» Exercise material:
------------------------------------------------------------------------
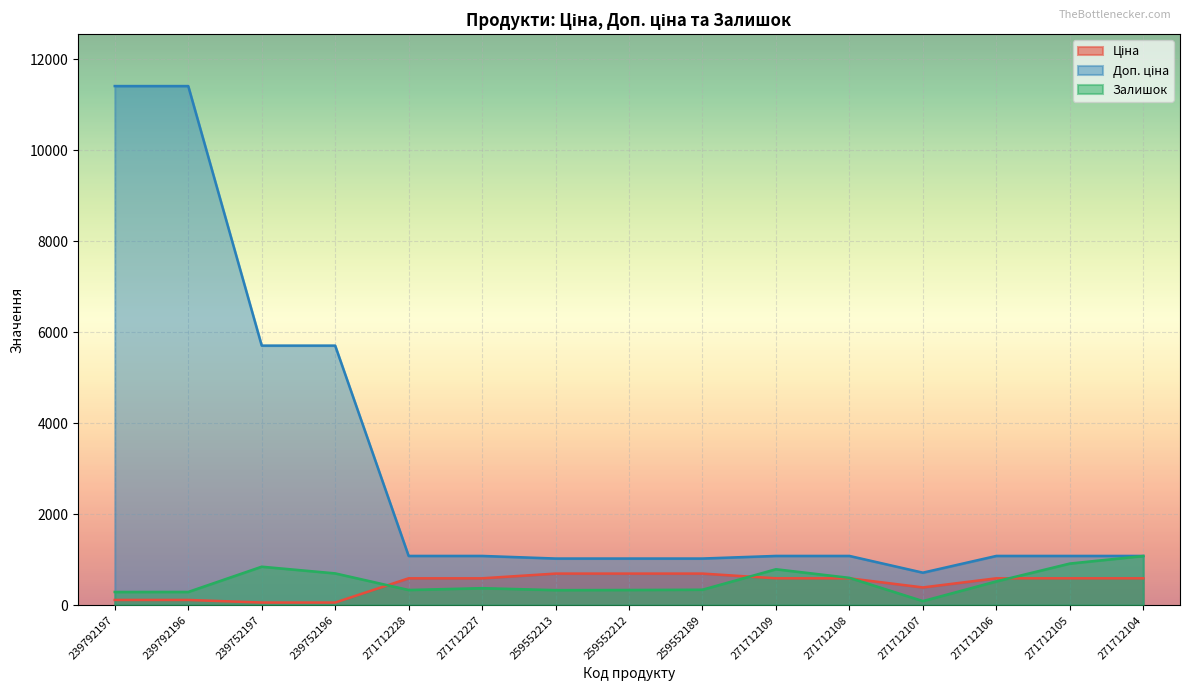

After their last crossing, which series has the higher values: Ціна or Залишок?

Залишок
------------------------------------------------------------------------
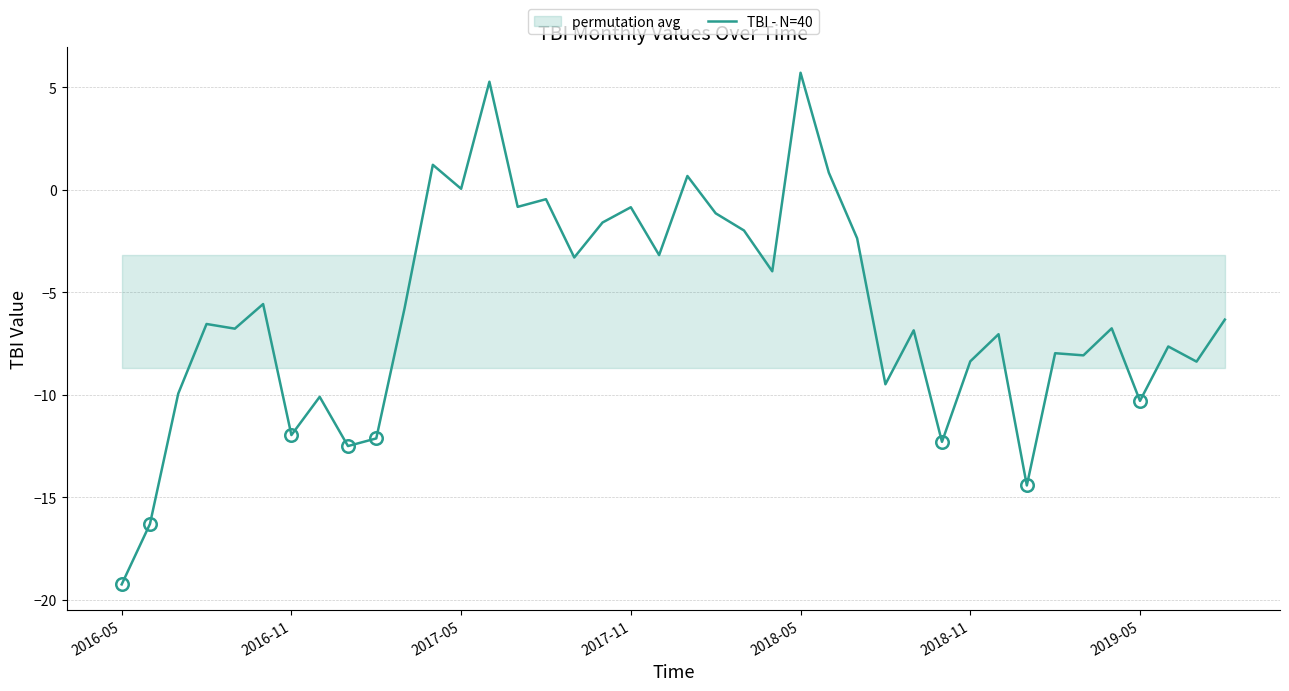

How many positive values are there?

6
------------------------------------------------------------------------
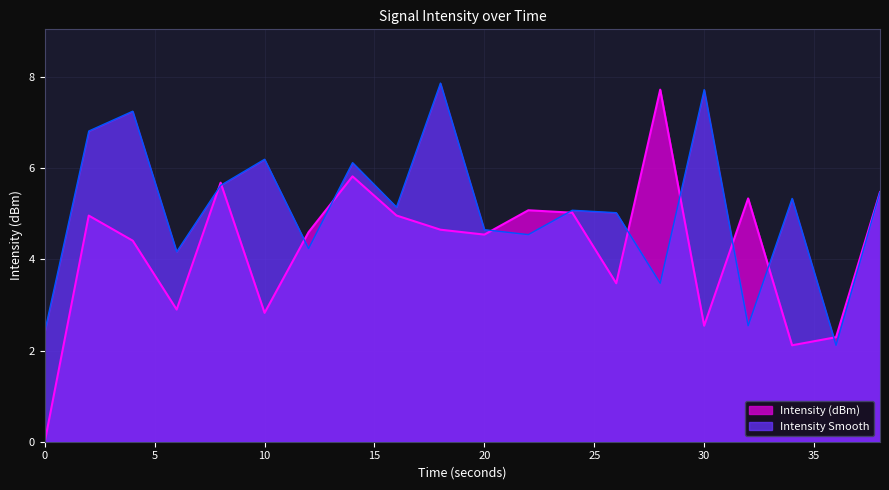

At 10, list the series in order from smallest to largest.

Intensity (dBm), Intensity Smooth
------------------------------------------------------------------------
» Instruction:
Count the lines in the items above that contain the string "values", with case counting. Give only the number.

» Answer space:
2